Minimum-viable observability dashboard
| Metric | Alert condition |
|---|---|
graphql_request_total{operation,outcome} | Error rate above SLO |
graphql_request_duration_p99 | Above latency budget |
graphql_resolver_call_count per request | Above N (N+1 regression) |
graphql_query_cost histogram | Long-tail above budget |
graphql_persisted_query_hit_ratio | Below 90% |
graphql_introspection_request_total | Non-zero in prod (if introspection off) |
Per-resolver tracing via OpenTelemetry GraphQL instrumentation emits a span per type.field call. Aggregating spans by operation gives resolver call counts. Without this instrumentation, an N+1 regression is invisible until the database CPU pages someone.
- GitHub GraphQL points/hour cap
- 5000
- GitHub per-query cost cap
- 1000
- Shopify Storefront per-query cap
- 1000 cost units
- Shopify Storefront throttle
- 1000 cost/sec/IP
- Default depth limit (Apollo Router)
- 10
- List-depth recommendation
- 3–4
- Alias-bomb cap (typical)
- ≤20 root aliases
- Operation-batch cap (typical)
- ≤5 operations
A federated supergraph applies depth limit 7 at the router. Why must each subgraph also apply its own complexity and depth limits?
A complexity rule assigns 'cost = 1 per field, summed across the AST'. A 10-deep recursive query with 5 fields per level reports cost 50 and passes the 1000-cost budget. What is wrong?

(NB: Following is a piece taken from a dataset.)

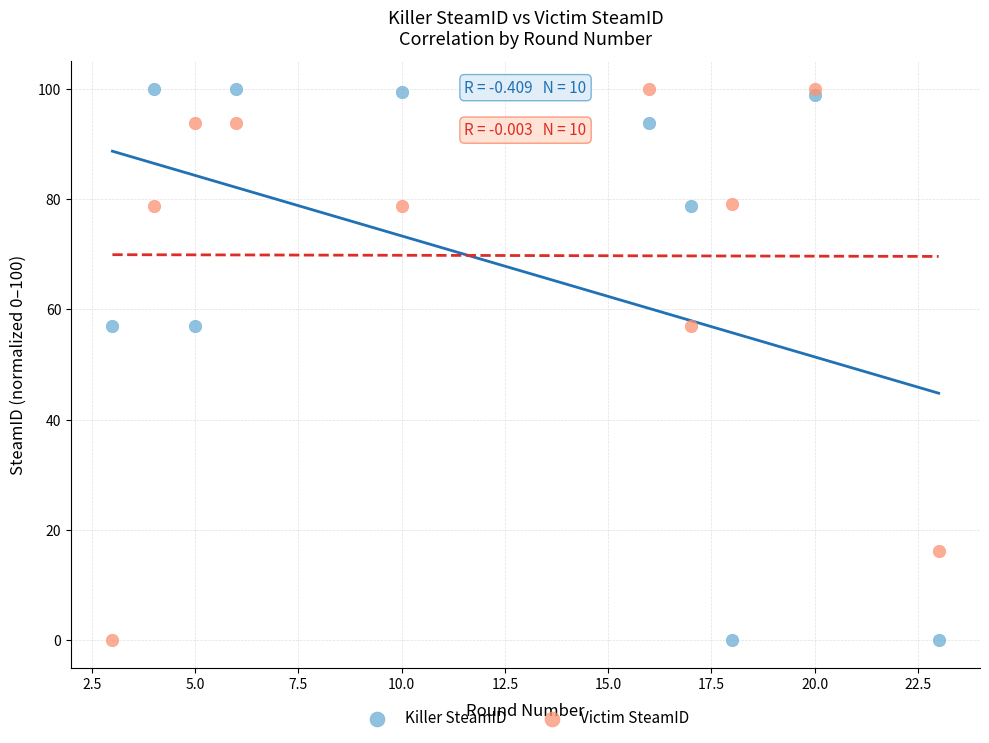

What are all the series names shown in the legend?

Killer SteamID, Victim SteamID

DataLoader is instantiated per-request but the batch function queries the database without a tenant filter. What is the failure mode?
- 01Why does Apollo Federation's _entities batching not eliminate the need for DataLoader inside subgraphs?

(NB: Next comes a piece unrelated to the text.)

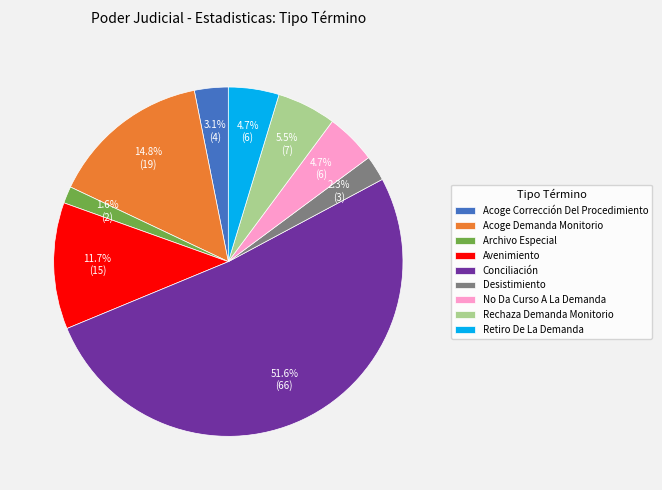

What percentage is NOT represented by Acoge Corrección Del Procedimiento?

96.9%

- 02What is the difference between APQ and trusted documents?
DataLoader’s batch window is the JavaScript event-loop microtask boundary — not a timer. All .load() calls from resolver bodies and their Promise chains land in the same batch. Per-request instantiation prevents cross-request cache pollution; tenant ID in the SQL filter prevents cross-tenant data leaks. APQ saves wire bytes but does not constrain query shape; trusted documents do. Field-count complexity scoring misses list-expansion cost — multiply by first/last arguments to catch 100^5-row queries. Alias bombs bypass rate limits via resolver-count amplification; cap at ≤20 aliases. Wire resolver call counts to OpenTelemetry spans: without per-resolver tracing, N+1 regressions are invisible until the database pages someone.